I can see why Simon Phipps would point to open source as “connected capitalism”… given the audience he was talking to at OSBC. But given he used that phrase, assuming he did, is it any surprise that many open source contributors would feel alienated? Simon is smart enough to know how these comments will be taken, and to cry “ignore the press” kind of misses the mark. If you need to call out a Scott McNealy-style apologism, the kind that smart Sun execs know only too well: “what he really meant was…” then you’re surely just not framing successfully.

pay at the point of deployment” is a clarification?

Trying, for the sake of discussion, to boil OSS into capitalism is like boling old horse bones down into glue – the result is a sticky mess, which loses the skeleton that made the horse worthy of study in the first place.

I don’t mind an analysis that looks at why capitalism is interested in using OSS – but to go the other way and boil down the phenomenon into self-interest is reallty just to fall into austistic economics thinking.

I should stress that I am reacting to Ben, reacting to an article he read about what Simon said, rather than referring to Simon’s speech itself. But I think Ben’s argument is worth bearing in mind. In many cases Its not about self-interest, even enlightened self-interest, but helping people and making a contribution.

If our economics can’t explain the phenomenon, then we need a more effective economics. Economic thinking, as it stands, does a pretty poor job of explaining why OSS is thriving.

We need to be able to reverse out of the current thought model, to work on a new, more inclusive and accurate framework…

I am sure Simon has been misrepresented, and I look forward to hearing more on the hows and whys of OSS from Simon. He is one of smartest thinkers on the subject, period.

But you can’t argue with Ben Rockwood’s passion or his contribution.

2 comments

  1. You and Ben are discussiong points that are so far disconnected from the point of my keynote it’s almost impossible to start from what either of you are saying and correct it. The ZDNet article was complete junk, not unusual for them, intended just to cause outrage and page hits. You’re both getting outraged at a journalistic abuse of a rhetorical comment you would have applauded in context.
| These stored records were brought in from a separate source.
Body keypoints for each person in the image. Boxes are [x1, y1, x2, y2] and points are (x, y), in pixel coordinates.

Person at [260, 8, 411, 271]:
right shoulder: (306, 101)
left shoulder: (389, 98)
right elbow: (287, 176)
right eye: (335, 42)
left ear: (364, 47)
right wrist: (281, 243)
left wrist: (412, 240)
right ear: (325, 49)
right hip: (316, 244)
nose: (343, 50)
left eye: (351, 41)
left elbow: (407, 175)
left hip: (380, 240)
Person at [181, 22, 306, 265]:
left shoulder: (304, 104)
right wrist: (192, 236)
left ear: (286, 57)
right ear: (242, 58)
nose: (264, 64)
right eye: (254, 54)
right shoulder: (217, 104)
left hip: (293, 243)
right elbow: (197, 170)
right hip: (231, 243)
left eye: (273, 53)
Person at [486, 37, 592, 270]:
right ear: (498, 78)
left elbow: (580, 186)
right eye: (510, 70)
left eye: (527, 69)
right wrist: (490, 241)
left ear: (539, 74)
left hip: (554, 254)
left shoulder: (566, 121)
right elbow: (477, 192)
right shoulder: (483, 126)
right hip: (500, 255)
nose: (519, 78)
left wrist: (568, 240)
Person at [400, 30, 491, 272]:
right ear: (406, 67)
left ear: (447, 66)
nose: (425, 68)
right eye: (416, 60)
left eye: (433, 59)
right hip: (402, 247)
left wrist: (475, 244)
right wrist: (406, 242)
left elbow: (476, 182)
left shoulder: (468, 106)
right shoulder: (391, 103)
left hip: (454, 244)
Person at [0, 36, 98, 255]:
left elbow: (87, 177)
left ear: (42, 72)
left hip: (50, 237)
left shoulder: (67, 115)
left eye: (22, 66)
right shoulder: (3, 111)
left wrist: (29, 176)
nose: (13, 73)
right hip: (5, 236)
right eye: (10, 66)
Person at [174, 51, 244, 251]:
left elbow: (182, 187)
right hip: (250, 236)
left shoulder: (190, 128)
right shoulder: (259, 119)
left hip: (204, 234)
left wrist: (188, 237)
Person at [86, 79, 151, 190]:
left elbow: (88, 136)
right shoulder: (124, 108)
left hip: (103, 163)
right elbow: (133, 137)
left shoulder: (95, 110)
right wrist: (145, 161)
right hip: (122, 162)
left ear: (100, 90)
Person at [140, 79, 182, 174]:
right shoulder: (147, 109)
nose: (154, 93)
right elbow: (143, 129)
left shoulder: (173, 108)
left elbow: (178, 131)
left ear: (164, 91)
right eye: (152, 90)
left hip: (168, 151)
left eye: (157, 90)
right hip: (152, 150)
    Suffice to say that I did not “call for” anything in my talk, and the phrase “connected capitalism” was used – at the end of a slide all about how open source works by everyone contributing what they want without compulsion and using what they need without restriction – as a counterpoint to people who try to call open source “communism”. Think Benkler.

    Check out Dana Blankenhorn’s comments[1] (complete with my observations). It’s high time we shunned the UK tech press.
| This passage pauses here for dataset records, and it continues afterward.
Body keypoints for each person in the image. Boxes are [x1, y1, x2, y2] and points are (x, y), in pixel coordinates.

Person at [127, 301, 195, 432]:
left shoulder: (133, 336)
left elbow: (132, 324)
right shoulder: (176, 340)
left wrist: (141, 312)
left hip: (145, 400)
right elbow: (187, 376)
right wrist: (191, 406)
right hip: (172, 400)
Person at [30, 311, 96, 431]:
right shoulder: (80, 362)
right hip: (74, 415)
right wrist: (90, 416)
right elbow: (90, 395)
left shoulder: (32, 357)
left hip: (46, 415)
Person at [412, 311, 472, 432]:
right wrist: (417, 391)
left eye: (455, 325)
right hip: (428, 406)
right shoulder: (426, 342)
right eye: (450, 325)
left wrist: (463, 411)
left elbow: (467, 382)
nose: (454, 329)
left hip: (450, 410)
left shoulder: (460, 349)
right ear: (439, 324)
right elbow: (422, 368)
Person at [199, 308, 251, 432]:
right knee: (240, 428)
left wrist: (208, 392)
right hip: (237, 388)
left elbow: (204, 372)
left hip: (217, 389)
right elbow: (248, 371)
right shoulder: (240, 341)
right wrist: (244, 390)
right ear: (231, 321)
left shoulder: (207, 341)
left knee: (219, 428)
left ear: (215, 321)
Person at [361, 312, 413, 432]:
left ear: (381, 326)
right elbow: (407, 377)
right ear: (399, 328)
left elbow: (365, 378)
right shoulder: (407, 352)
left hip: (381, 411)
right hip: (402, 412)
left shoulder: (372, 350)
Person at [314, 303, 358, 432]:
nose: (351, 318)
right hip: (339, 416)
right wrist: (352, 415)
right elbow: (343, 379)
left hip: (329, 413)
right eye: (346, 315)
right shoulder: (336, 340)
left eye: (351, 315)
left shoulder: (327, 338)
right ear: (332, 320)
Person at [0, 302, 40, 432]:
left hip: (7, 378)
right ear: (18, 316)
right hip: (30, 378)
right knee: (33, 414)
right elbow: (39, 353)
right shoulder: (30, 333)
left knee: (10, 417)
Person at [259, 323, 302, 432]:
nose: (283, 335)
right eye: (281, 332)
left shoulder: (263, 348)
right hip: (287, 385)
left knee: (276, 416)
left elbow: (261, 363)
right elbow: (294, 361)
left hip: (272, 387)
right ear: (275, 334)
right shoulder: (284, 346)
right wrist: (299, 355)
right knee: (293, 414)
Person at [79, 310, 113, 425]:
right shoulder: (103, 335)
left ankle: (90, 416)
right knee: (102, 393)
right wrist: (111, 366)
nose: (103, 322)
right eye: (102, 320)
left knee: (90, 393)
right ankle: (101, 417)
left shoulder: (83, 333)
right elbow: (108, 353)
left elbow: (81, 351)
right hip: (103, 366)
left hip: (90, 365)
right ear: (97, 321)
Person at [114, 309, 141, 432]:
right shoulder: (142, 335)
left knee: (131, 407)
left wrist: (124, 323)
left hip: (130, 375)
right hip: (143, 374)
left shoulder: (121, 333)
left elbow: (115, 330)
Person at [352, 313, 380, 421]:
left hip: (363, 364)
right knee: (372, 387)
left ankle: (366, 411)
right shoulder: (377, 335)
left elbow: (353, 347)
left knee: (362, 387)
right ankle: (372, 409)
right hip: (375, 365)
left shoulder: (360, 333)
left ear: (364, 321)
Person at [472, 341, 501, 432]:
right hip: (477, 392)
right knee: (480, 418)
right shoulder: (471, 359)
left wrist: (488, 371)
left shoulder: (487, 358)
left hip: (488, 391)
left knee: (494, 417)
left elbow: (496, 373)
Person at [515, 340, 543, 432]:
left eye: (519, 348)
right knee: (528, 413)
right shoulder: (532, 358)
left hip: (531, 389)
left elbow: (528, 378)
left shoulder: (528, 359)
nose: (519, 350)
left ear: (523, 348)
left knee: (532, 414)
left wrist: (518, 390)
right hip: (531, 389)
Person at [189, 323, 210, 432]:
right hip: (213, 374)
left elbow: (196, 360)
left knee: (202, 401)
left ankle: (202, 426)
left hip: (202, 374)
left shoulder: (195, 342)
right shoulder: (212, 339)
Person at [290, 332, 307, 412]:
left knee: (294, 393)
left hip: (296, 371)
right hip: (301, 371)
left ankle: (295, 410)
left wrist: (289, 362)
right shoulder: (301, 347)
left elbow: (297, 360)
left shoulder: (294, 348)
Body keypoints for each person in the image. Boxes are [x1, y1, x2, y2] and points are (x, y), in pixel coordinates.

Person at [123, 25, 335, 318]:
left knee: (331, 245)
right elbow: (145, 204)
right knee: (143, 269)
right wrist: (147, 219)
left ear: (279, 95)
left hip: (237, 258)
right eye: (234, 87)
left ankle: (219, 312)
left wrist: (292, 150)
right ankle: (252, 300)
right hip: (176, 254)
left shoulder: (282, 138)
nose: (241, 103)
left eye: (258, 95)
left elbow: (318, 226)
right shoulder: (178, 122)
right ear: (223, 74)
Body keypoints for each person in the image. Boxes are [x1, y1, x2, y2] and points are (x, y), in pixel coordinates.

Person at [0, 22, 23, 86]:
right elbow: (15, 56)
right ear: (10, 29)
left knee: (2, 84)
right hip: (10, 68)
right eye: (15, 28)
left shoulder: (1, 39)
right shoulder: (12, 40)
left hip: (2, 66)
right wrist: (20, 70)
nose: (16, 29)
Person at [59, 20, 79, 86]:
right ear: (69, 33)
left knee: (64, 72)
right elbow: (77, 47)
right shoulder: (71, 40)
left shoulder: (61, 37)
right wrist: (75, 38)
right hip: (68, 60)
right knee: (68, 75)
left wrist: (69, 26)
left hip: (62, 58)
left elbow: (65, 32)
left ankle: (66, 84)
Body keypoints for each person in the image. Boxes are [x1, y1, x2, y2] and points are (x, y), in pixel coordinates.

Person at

    [1] http://www.danablankenhorn.com/2006/06/how_misundersto.html

  2. James, you are misunderstanding economics and the concept of self-interest. Economics is simply a way of explaining how scarce resources are allocated, and why people behave in a certain way given many and varied stimuli. As I understand it, many economists have explained why open source works in certain situations. One can look at a free market (capitalist) model for how this is done, or, at the other extreme, a North Korean style communist model, and of course, everything in between.
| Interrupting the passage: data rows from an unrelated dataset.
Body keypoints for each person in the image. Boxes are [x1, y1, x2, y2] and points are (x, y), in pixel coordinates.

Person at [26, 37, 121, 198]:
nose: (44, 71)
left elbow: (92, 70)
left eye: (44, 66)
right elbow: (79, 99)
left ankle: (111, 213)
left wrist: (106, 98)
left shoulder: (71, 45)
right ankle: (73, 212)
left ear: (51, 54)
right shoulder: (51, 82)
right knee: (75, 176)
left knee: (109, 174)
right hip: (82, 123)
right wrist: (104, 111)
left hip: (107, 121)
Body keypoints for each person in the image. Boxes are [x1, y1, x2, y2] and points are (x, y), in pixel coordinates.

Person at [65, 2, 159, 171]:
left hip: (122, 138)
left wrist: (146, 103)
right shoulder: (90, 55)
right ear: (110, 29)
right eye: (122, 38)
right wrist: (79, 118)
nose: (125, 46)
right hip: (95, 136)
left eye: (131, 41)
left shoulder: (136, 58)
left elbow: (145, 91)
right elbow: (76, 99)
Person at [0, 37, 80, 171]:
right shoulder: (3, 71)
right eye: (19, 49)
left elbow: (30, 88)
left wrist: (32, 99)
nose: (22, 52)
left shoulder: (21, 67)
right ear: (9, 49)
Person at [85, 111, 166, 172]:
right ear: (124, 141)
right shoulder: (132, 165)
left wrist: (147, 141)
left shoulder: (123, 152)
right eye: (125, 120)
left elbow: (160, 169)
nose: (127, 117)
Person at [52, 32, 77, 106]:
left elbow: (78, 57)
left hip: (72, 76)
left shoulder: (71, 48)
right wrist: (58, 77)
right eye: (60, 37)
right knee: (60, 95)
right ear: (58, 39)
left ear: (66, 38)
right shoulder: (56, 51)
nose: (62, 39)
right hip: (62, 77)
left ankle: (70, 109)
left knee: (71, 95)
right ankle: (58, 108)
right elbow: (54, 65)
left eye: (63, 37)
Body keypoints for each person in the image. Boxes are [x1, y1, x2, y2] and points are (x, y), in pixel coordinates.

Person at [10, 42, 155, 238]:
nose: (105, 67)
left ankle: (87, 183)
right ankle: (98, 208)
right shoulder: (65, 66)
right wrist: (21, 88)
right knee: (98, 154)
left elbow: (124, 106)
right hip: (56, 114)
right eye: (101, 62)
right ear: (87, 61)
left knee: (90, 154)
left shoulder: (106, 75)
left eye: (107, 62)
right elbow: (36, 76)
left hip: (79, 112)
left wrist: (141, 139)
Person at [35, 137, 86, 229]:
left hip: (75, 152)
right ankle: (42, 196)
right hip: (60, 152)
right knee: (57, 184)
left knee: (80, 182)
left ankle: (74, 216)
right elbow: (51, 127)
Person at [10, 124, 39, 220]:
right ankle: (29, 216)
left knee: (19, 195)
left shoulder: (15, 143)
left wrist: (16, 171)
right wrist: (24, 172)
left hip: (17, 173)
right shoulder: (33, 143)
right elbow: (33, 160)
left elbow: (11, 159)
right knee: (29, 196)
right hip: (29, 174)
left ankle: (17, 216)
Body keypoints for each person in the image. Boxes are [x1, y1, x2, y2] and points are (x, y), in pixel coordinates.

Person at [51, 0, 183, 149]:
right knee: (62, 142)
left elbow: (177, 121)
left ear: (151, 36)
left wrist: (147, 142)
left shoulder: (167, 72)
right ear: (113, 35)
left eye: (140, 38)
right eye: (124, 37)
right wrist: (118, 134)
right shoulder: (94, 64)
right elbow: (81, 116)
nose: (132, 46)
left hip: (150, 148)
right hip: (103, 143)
    The concept of self-interest cannot be understood by looking at how much money someone expects to make/save through a certain action. It is of course much broader than that. People act in a way that satisfies their own needs: their need to make/save money, their need to contribute to society, to volunteer, to watch football, etc. Your friend Ben provides a perfect example of someone acting in his own self-interest (the desire for a sense of happiness by doing others a good turn). And of course, in so doing, he IS helping others (one assumes). But in this regard, he really is no different to Adam Smith’s butcher and baker (I forget the other chap…might have been a brewer) who act in their own self interest by providing goods that others will pay for. Whether money changes hands or not is immaterial to the concept of self-interest.